#### PROBLEM
An exact copy of every record below is needed, with all pictures removed.

Stored data:
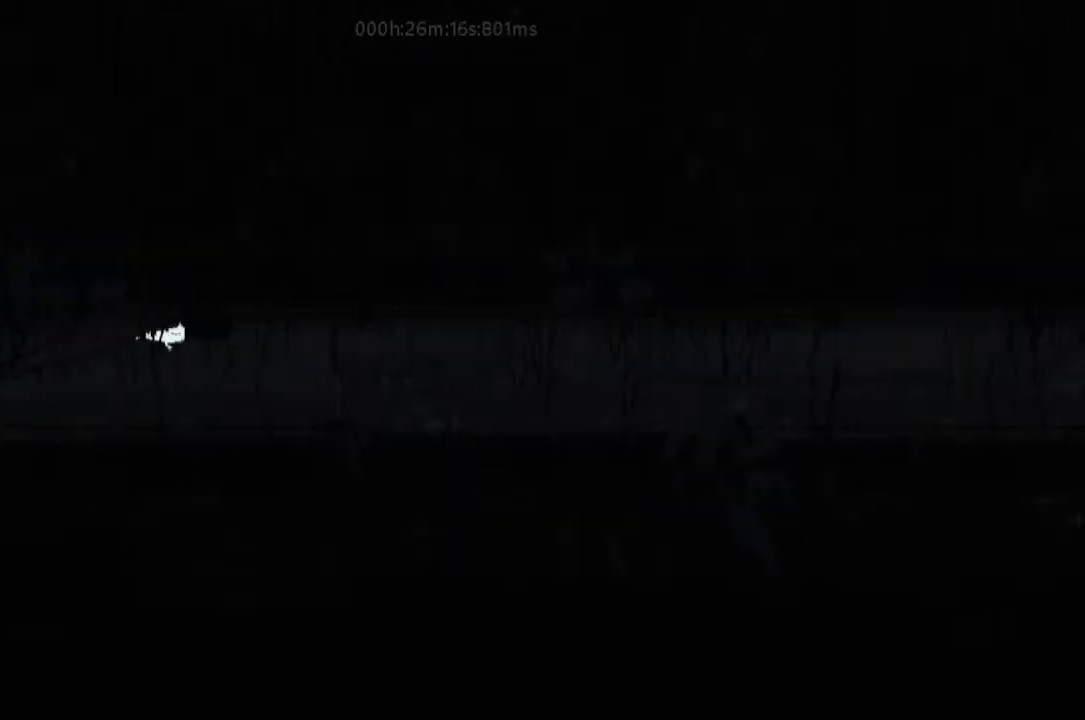
Gameplay with keyboard and mouse; each line is a JSON object with the keys held at the frame after it. "events" lists presses ("down") and releases ("up") of "down", "g", "j", "left", "r", "right", "t" and "up" between this image and that frame as [ms after this image, input, new state], when the widget could be followed in between. No other keys are recorded. Mouse buttons are not recorded. Not read: mouse_move.
{"keys": ["j", "r", "right"], "events": [[367, "j", "down"]]}
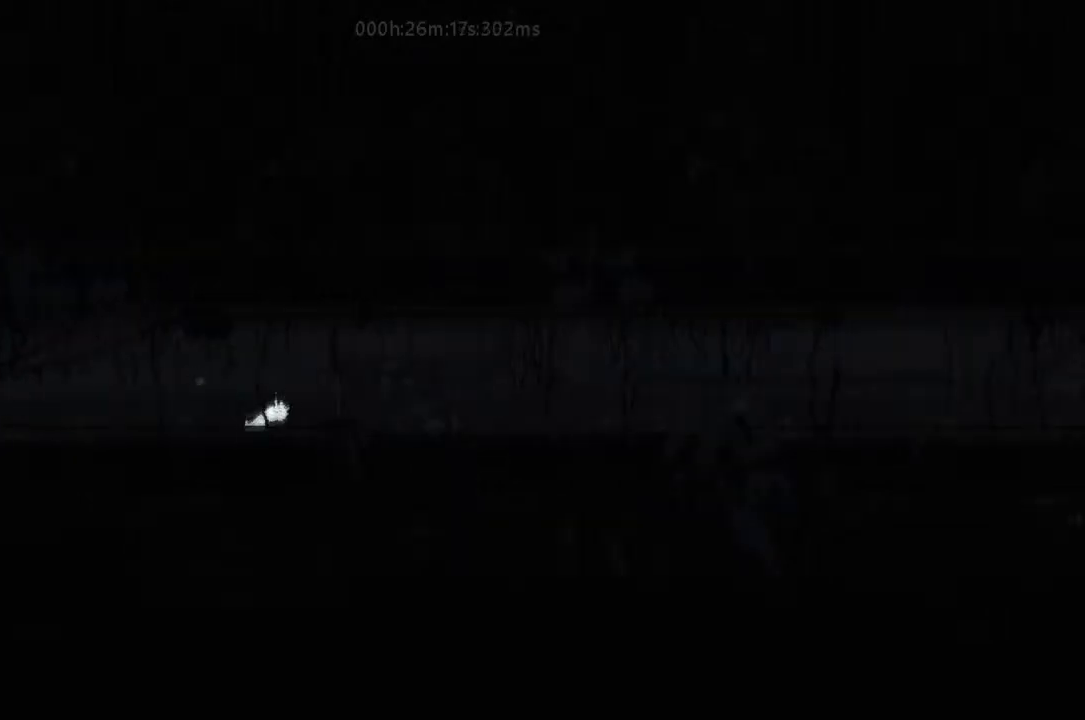
{"keys": ["j", "r", "right"], "events": [[67, "j", "up"], [200, "r", "up"], [300, "up", "down"], [367, "up", "up"], [400, "j", "down"], [400, "r", "down"]]}
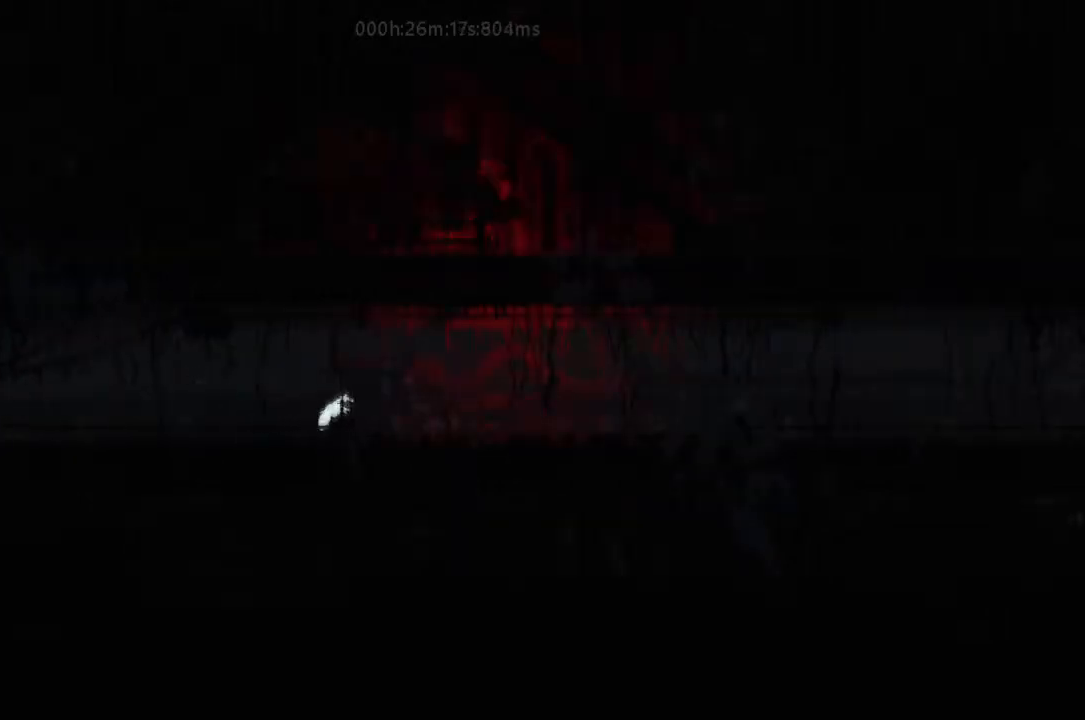
{"keys": ["r", "right"], "events": [[167, "j", "up"]]}
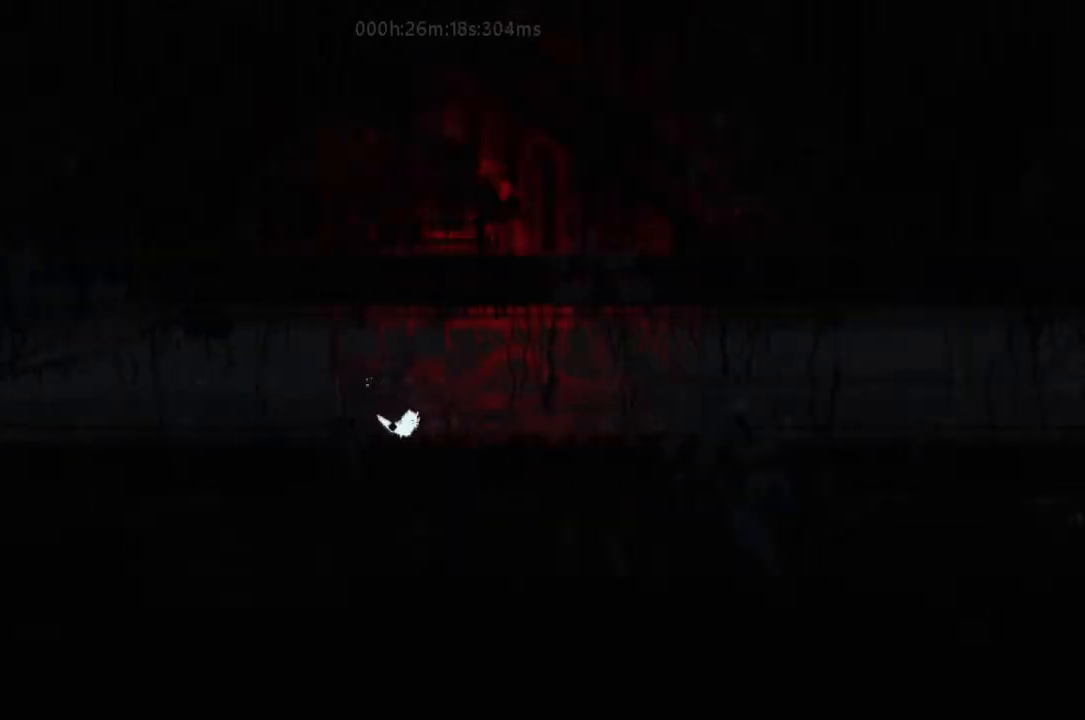
{"keys": ["down", "j", "right"], "events": [[133, "r", "up"], [333, "down", "down"], [333, "j", "down"]]}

#### TASK OUTPUT
Gameplay with keyboard and mouse; each line is a JSON object with the keys held at the frame after it. "events" lists presses ("down") and releases ("up") of "down", "g", "j", "left", "r", "right", "t" and "up" between this image and that frame as [ms after this image, input, new state], when the widget could be followed in between. No other keys are recorded. Mouse buttons are not recorded. Not read: mouse_move.
{"keys": ["j", "r", "right"], "events": [[367, "j", "down"]]}
{"keys": ["j", "r", "right"], "events": [[67, "j", "up"], [200, "r", "up"], [300, "up", "down"], [367, "up", "up"], [400, "j", "down"], [400, "r", "down"]]}
{"keys": ["r", "right"], "events": [[167, "j", "up"]]}
{"keys": ["down", "j", "right"], "events": [[133, "r", "up"], [333, "down", "down"], [333, "j", "down"]]}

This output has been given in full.